Por Cris Oliveira
Quem critica o poder, mas nunca largou a cadeira
Liberdade de expressão virou desculpa conveniente para quem confunde cargo público com palanque pessoal. Critica o sistema, posa de rebelde, mas continua pendurado nele. Cargo comissionado, dedicação exclusiva, salário pago com dinheiro público — e ainda assim age como se estivesse acima das regras que assinou quando entrou. Rebeldia de gabinete não é enfrentamento; é encenação.
Cargo comissionado não é herança
Quem está há 15 anos na política e ainda faz drama ao perder cargo comissionado ou está se fazendo de inocente, ou acha que o eleitor é bobo. Cargo de confiança é isso: confiança. Não é estabilidade, não é direito adquirido e muito menos espaço para posar de perseguida quando a cadeira some.
Quer bater no governo? Desce do cargo
O cúmulo da incoerência é querer “meter o pau” no governo do próprio partido ocupando função estratégica na liderança. Se quer atacar, ataque mas sem segurar o crachá como se fosse blindagem. Criticar o governo e exigir permanência no cargo ao mesmo tempo não é coragem; é conveniência política.
Drama
Quando a exoneração chega, tentam vender como censura, terror e perseguição, como se fosse novela. Não é. É política real, com consequência e memória. Palco não substitui trabalho e ética cabe em qualquer serviço público.
Perseguição: o último refúgio de quem errou
Quando a conta chega, vem a ladainha da perseguição. Reclama-se de críticas, inventa-se “clima de terror”, dramatiza-se exoneração como se fosse censura. Não é. Exoneração é consequência administrativa. Regra conhecida não vira abuso só porque deixou de ser confortável. Quem vive do sistema não pode fingir surpresa quando o sistema reage.

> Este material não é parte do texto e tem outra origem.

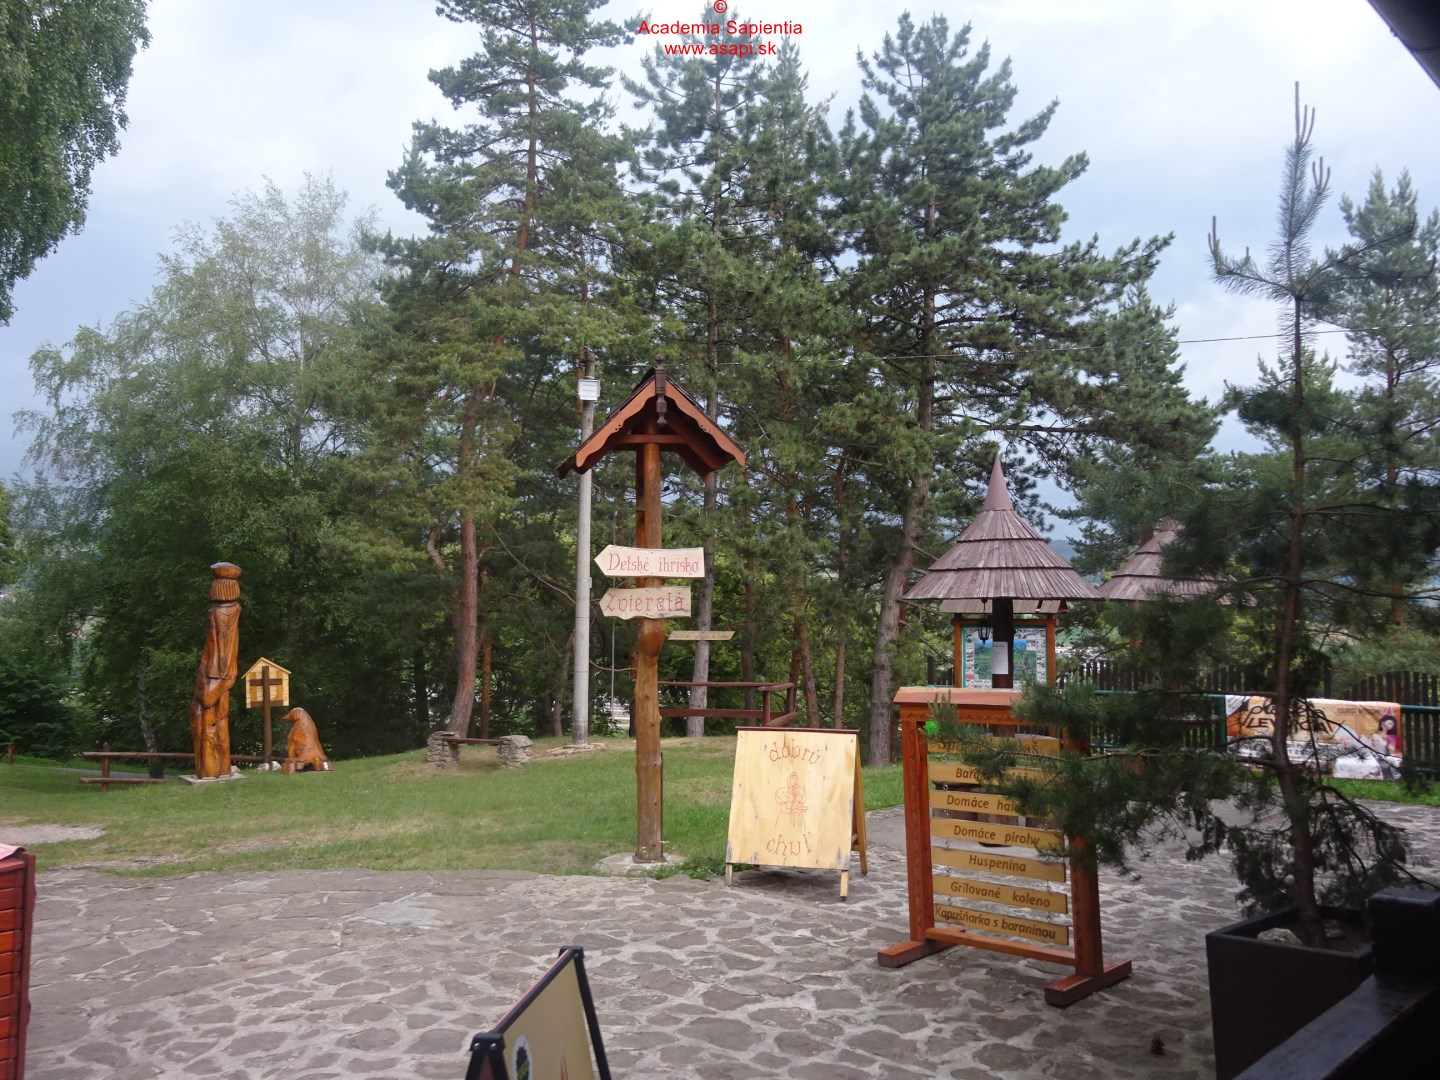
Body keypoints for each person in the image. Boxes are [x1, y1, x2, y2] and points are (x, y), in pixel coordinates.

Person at [189, 563, 241, 778]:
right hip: (227, 672)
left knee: (206, 717)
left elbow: (214, 646)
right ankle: (220, 767)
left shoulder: (214, 613)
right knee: (219, 719)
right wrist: (228, 673)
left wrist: (216, 674)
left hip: (214, 673)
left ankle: (210, 769)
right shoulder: (236, 610)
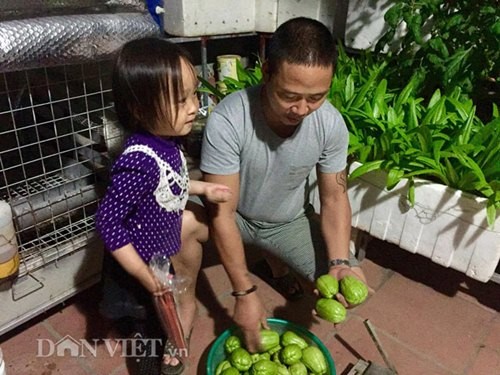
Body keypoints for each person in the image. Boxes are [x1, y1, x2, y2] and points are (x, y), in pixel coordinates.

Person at [199, 17, 368, 352]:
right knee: (180, 230)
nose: (302, 109)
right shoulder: (228, 119)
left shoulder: (331, 124)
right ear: (266, 72)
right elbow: (221, 213)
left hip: (286, 221)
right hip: (234, 216)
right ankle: (183, 312)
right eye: (289, 95)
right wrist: (243, 293)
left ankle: (273, 263)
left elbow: (334, 197)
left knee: (343, 283)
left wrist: (340, 264)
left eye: (316, 97)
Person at [94, 37, 231, 374]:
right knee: (147, 316)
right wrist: (142, 274)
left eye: (193, 94)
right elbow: (108, 223)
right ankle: (156, 341)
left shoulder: (167, 142)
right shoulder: (138, 163)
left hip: (163, 254)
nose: (193, 107)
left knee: (172, 299)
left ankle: (180, 324)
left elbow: (169, 187)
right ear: (140, 109)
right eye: (179, 99)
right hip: (139, 265)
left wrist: (201, 188)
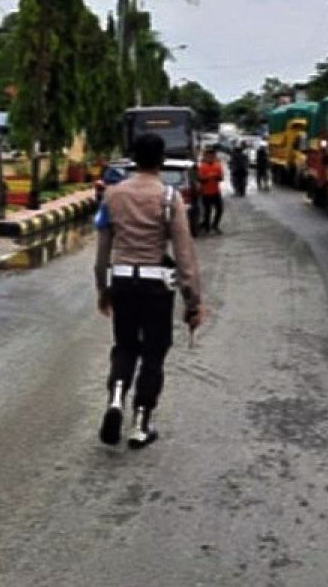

O DF cansou de ser feito de trouxa
O DF está cansado de votar no escuro e eleger deputado federal figurante: bom de foto, ausente no trabalho e invisível quando a capital precisa de força, verba e cobrança dura. Ou o voto para deputado federal passa a ser levado a sério, ou a fatura continuará chegando em hospitais lotados, promessas vazias e mandatos de maquiagem. Brasília não aguenta mais ser enganada com discurso bonito e entrega nenhuma.
Izalci Lucas: mais Goiás, menos Brasília
Na prática, o senador decidiu que o Distrito Federal pode esperar sentado. Foram R$ 23,37 milhões para municípios goianos e míseros R$ 9,9 milhões para a saúde do DF. A desculpa é o velho discurso do “desafogar Brasília”. Na realidade, é o DF bancando o discurso bonito enquanto continua sufocado em filas, leitos escassos e corredores lotados. O dinheiro atravessa a divisa. A crise fica aqui.
Fred Linhares: o mantra que não cura
Repetiu-se o script: R$ 13,6 milhões para Goiás sob o argumento de aliviar o sistema do DF. Só esqueceram de avisar a fila do SUS. Desafogar onde? A espera continua, o atendimento emperra e a transparência sobre resultados é quase zero. Discurso não salva vida. Atendimento salva.
Brasília em terceiro plano
Foi além da simbologia: R$ 18 milhões para Goiás e apenas R$ 6 milhões para o DF. Não é descuido, é escolha política. Quando a capital recebe um terço do que vai para fora, o recado é claro: Brasília não é prioridade. Chamam de integração regional para não chamar de abandono institucional.
Damares Alves: o óbvio virou exceção
No meio da bancada, fez o básico que virou raridade: priorizou o DF. Foram R$ 22,8 milhões para Brasília e R$ 11,2 milhões para Goiás. O contraste escancara o absurdo: cumprir o papel virou exceção, quando deveria ser regra mínima de quem se elegeu pelo Distrito Federal.